Patients who are referred to the clinic are evaluated by an interdisciplinary team of therapists and by a neurologist who specializes in stroke care. They may also see a specialist in physical medicine & rehabilitation.
“Through START, our patients are seen through fresh sets of eyes,” Dr. Karamchandani says. “There is a multidisciplinary approach and the potential to enroll in a clinical trial that might further their recovery.”
Clinical trials in stroke recovery
At present, the START program lists two clinical trials in stroke recovery on UC Health’s Clinical Trials page.
• High-Intensity Interval Training In Chronic Stroke
• The Niche Trial: Stroke Recovery Therapy Using Brain Stimulation
“Stroke recovery research is a huge, hot topic in research,” Dr. Karamchandani says. “It happens to be a research interest of mine, and we’re always trying to recruit patients into our studies. We want to develop better treatments for our current patients and for everyone who comes after them. We screen our patients to participate in trials studying different rehabilitation methods.”
Dr. Karamchandani hopes to be able to offer a novel study this year for people who have a condition called “neglect,” a situation that occurs when stroke survivors no longer pay attention to one side of their “world.”
Non-physical problems are common after stroke
Dr. Karamchandani was touched by the plight of stroke survivors during his residency at the University of Michigan.
“We commonly think of people who have a stroke as having weakness on one side of the body or numbness, or trouble with their speech or vision,” he says. “Those are all physical issues. But many patients have non-physical problems. They have fatigue after a stroke; they have a cognitive problem; their memory skills are not what they used to be. They have mood issues; they’re anxious, depressed; they have emotional ups and downs. They can’t function at work even though they’re physically OK. I’ve had so many people coming into the clinic saying they have these non-physical issues, and I think it made me want to look more into this recovery side and figure out what could we do not just for the physical symptoms, but for the non-physical as well.”

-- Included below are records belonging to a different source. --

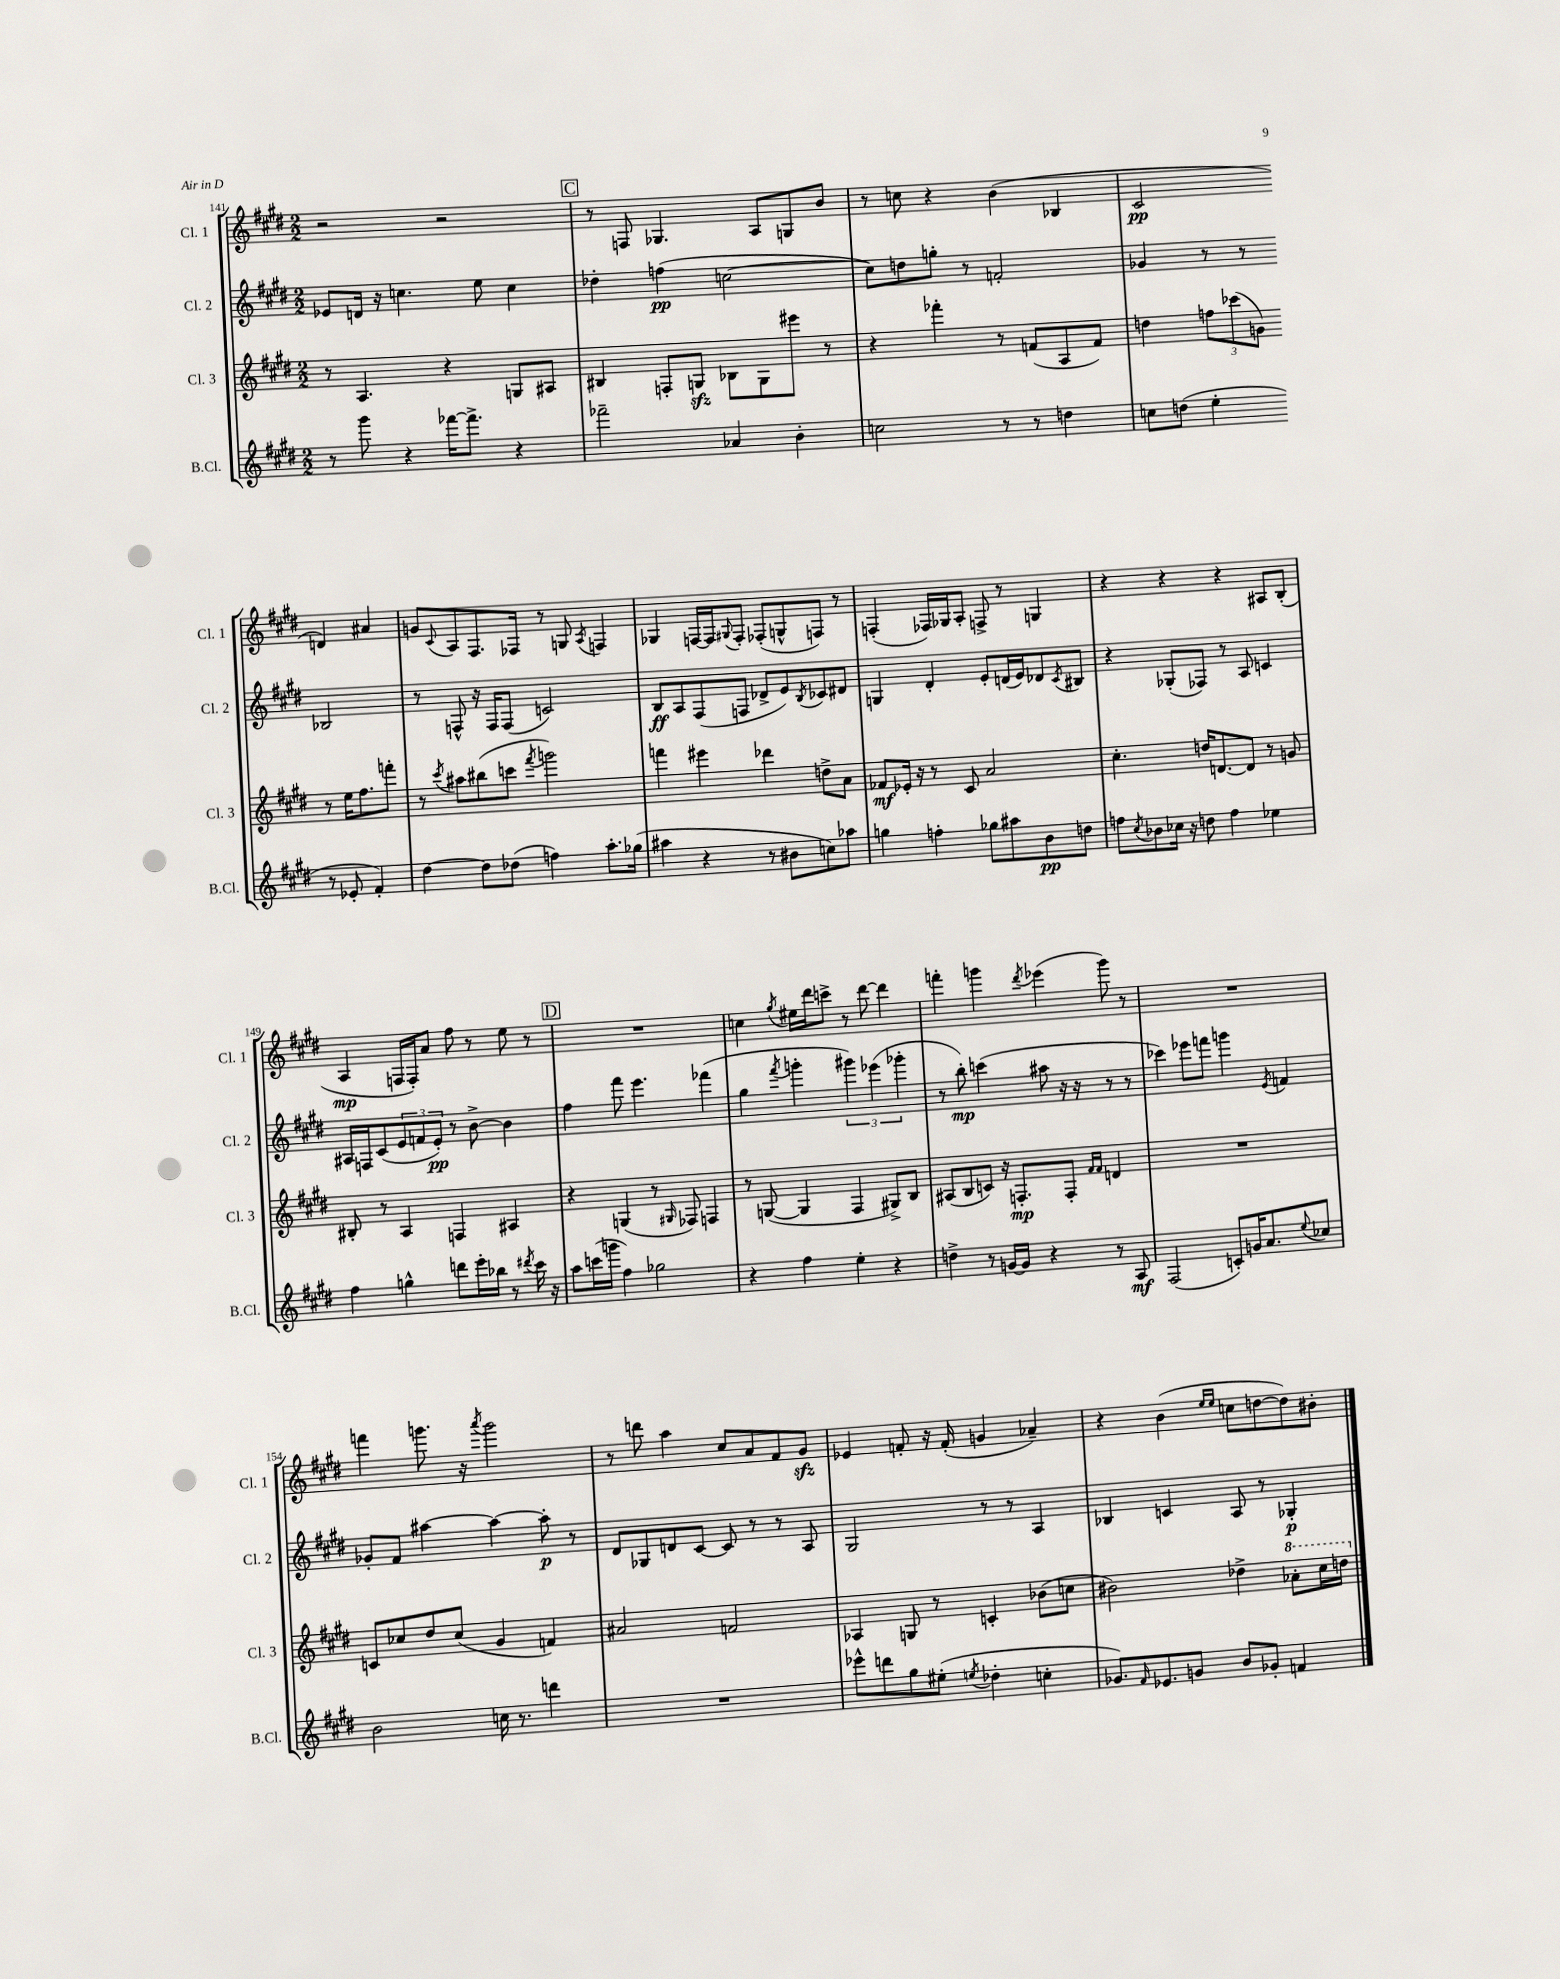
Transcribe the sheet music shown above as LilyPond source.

<<
\new StaffGroup <<
\new Staff = "s0" \with { instrumentName = "Cl. 1" shortInstrumentName = "Cl. 1" } {
    \clef treble \key e \major \numericTimeSignature \time 2/2
    r2 r2 |
    \mark \markup { \box "C" } r8 f8 ges4. a8 g8 b'8 |
    r8 c''8 r4 b'4( bes4 |
    cis'2\pp d'4) ais'4 |
    g'8 \appoggiatura { cis'8 } a8 fis8. fes16 r8 g8 \acciaccatura { a8 } f4 |
    ges4 f16~ f16 \appoggiatura { gis8 } f8-. fes8-.( g8-^ f8) r8 |
    f4-.( fes16) ges16 a8-. f8-> r8 g4 |
    r4 r4 r4 ais8 b8-.( |
    a4\mp f16 f16-.) a'8 fis''8 r8 e''8 r8 |
    \mark \markup { \box "D" } R1 |
    c''4 \acciaccatura { gis''8 } eis''16 dis'''16 c'''8-> r8 dis'''8~ dis'''4 |
    f'''4-. g'''4 \acciaccatura { dis'''8 } ees'''4( g'''8) r8 |
    R1 |
    f'''4 g'''8. r16 \acciaccatura { a'''8 } g'''2 |
    r8 d'''8 a''4 cis''8 a'8 fis'8 gis'8\sfz |
    ees'4 f'8-. r16 f'16-.( g'4 aes'4--) |
    r4 b'4( \grace { e''16 e''16 } c''8 d''8~ d''8) bis'8-. \bar "|." |
}
\new Staff = "s1" \with { instrumentName = "Cl. 2" shortInstrumentName = "Cl. 2" } {
    \clef treble \key e \major \numericTimeSignature \time 2/2
    ees'8 d'16 r16 c''4. e''8 c''4 |
    \mark \markup { \box "C" } des''4-. f''4\pp( c''2~ |
    c''8) d''8 g''8-. r8 f'2-. |
    ges'4 r8 r8 bes2 |
    r8 f8-^ r16 f16 f8( c'2) |
    b8\ff a8 fis8( f8 des'8-> e'8) \acciaccatura { b8 } ces'8 dis'8 |
    g4 dis'4-. e'8-. d'16( e'16) des'8 \acciaccatura { cis'8 } bis8 |
    r4 ges8-.( fes8) r8 a8 c'4 |
    ais16 f16 cis'8( \tuplet 3/2 { e'8 f'8 e'8-.\pp) } r8 b'8~-> b'4 |
    \mark \markup { \box "D" } fis''4 fis'''8 e'''4. fes'''4( |
    gis''4 \acciaccatura { fis'''8 } g'''4-. \tuplet 3/2 { gis'''4) ees'''4( ges'''4-. } |
    r8 b''8-.\mp) c'''4( ais''8 r16 r16 r8 r8 |
    ces'''4) ees'''8 f'''8 g'''4 \acciaccatura { e'8 } f'4 |
    ges'8-. fis'8 ais''4~ ais''4~ ais''8-.\p r8 |
    dis'8 ges8 d'8 cis'8~ cis'8 r8 r8 a8 |
    gis2 r8 r8 a4 |
    bes4 c'4 a8 r8 ges4-.\p \bar "|." |
}
\new Staff = "s2" \with { instrumentName = "Cl. 3" shortInstrumentName = "Cl. 3" } {
    \clef treble \key e \major \numericTimeSignature \time 2/2
    r8 a4. r4 g8 ais8 |
    \mark \markup { \box "C" } bis4 f8-. g8\sfz bes8 g8 eis'''8 r8 |
    r4 fes'''4-. r8 f'8( a8 f'8) |
    d''4 \tuplet 3/2 { f''8 ces'''8( g'8) } r8 e''16 f''8. f'''8-. |
    r8 \acciaccatura { cis'''8 } ais''8 bis''8( c'''8 \acciaccatura { fis'''8 } g'''2) |
    f'''4 eis'''4 des'''4 d''8-> a'8 |
    fes'8\mf ees'16-. r16 r8 cis'8 a'2 |
    cis''4.-. d''16 d'8.~ d'8 r8 g'8 |
    bis8-. r8 a4 f4 ais4 |
    \mark \markup { \box "D" } r4 g4( r8 \grace { gis16 } fes8) f4 |
    r8 g8~( g4 fis4 gis8->) b8 |
    ais8( b8 c'8) r16 f8.-.\mp f8-. \grace { fis'16 fis'16 } d'4 |
    R1 |
    c'8 ces''8 dis''8 ces''8( gis'4 f'4) |
    ais'2 f'2 |
    aes4 g8 r8 c'4-. bes'8( c''8 |
    bis'2) des''4-> \ottava #1 aes''8-. cis'''16 d'''16 \ottava #0 \bar "|." |
}
\new Staff = "s3" \with { instrumentName = "B.Cl." shortInstrumentName = "B.Cl." } {
    \clef treble \key e \major \numericTimeSignature \time 2/2
    r8 gis'''8 r4 fes'''16~ fes'''8.-> r4 |
    \mark \markup { \box "C" } fes'''2-- aes'4 b'4-. |
    c''2 r8 r8 d''4 |
    c''8 d''8( e''4-. r8 ees'8-. fis'4-.) |
    dis''4~ dis''8 des''8( f''4) a''8.-. ges''16( |
    ais''4 r4 r8 bis'8 c''8) aes''8 |
    g''4 f''4-. ges''8 ais''8 b'8\pp d''8 |
    f''8 \acciaccatura { cis''8 } bes'8 ces''16 r16 d''8 f''4 ees''4 |
    fis''4 g''4-^ d'''8 e'''16-. bes''16 r8 \acciaccatura { dis'''8 } cis'''16 r16 |
    \mark \markup { \box "D" } a''8 c'''16( g'''16 fis''4) ges''2 |
    r4 fis''4 e''4-. r4 |
    d''4-> r8 g'16~ g'16 r4 r8 a8\mf |
    fis2( c'8-.) g'16 a'8. \appoggiatura { e''8 } ces''8 |
    b'2 c''16 r8. d'''4 |
    R1 |
    ees'''8-^ d'''8 gis''8 eis''8-.( \acciaccatura { e''8 } des''4-. c''4-. |
    ges'8.) \grace { fis'16 } ees'8. g'8 b'8 ges'8-. f'4 \bar "|." |
}
>>
>>
\layout { \context { \Score currentBarNumber = #141 } }
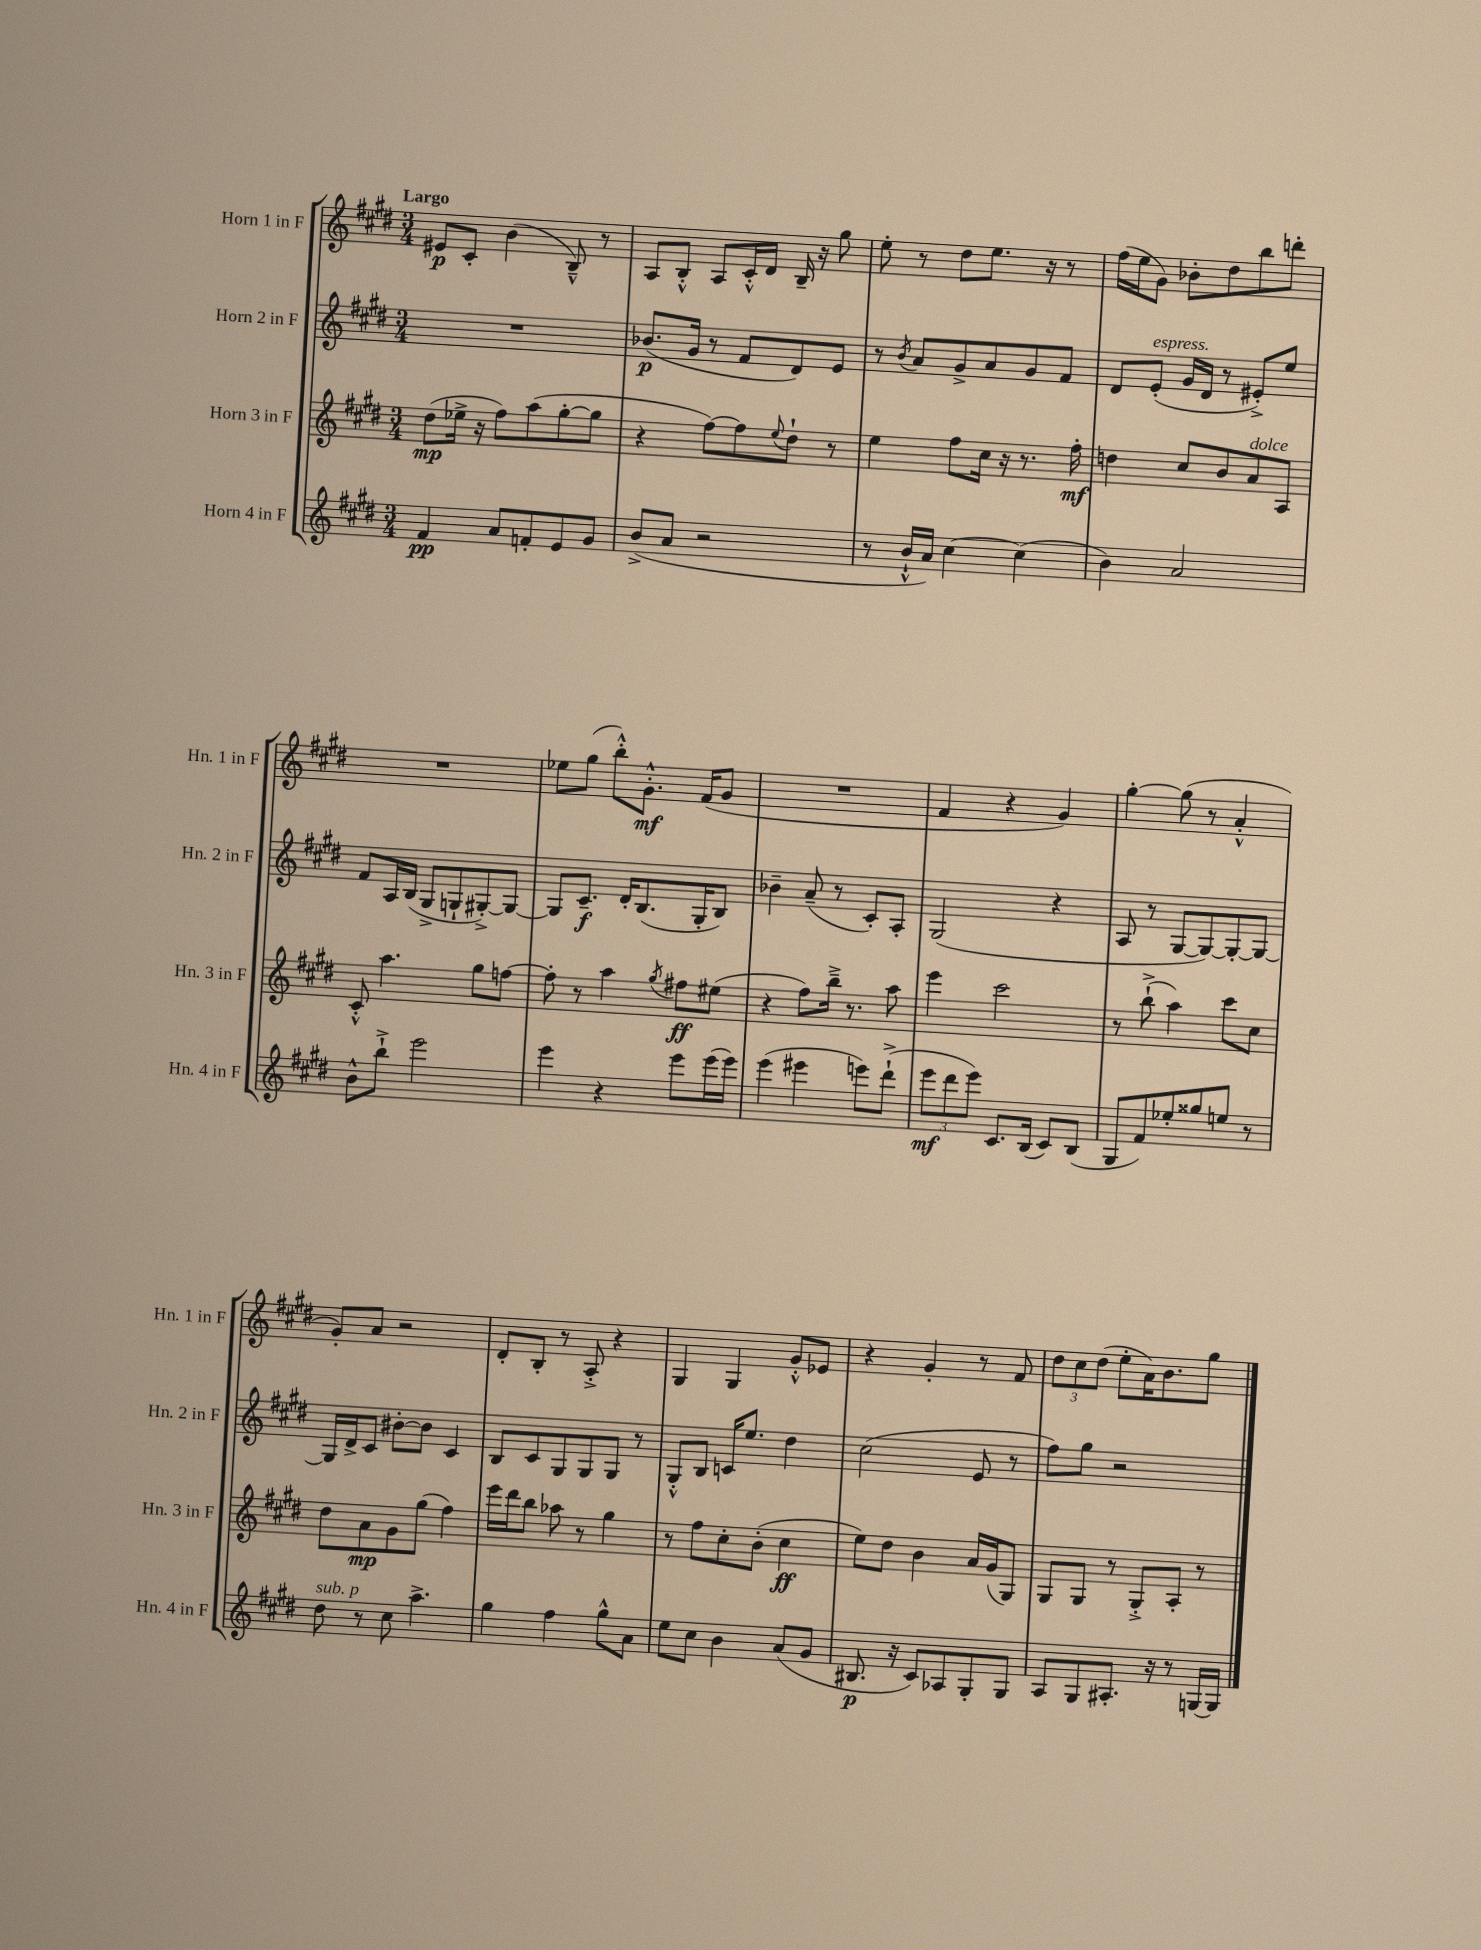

Dr. Karamchandani notes that the population of stroke survivors with disability is large in part because only a small percentage of patients are treated with tPA. “We of course want to increase those numbers, but the numbers are nevertheless small,” he says.
“We also have new therapies for acute stroke that were shown to help patients in recent clinical trials. These therapies involve endovascular (in-the-artery) devices that go into the brain and pull out blood clots. But once again, only a small minority of patients are eligible for these therapies.
“So that leaves a large majority who are in a recovery basket that is under-emphasized. I’m hoping to make things better for these patients.”
Candidates for the START program include those who suffered a stroke
at least six months ago and are seeking a fuller recovery.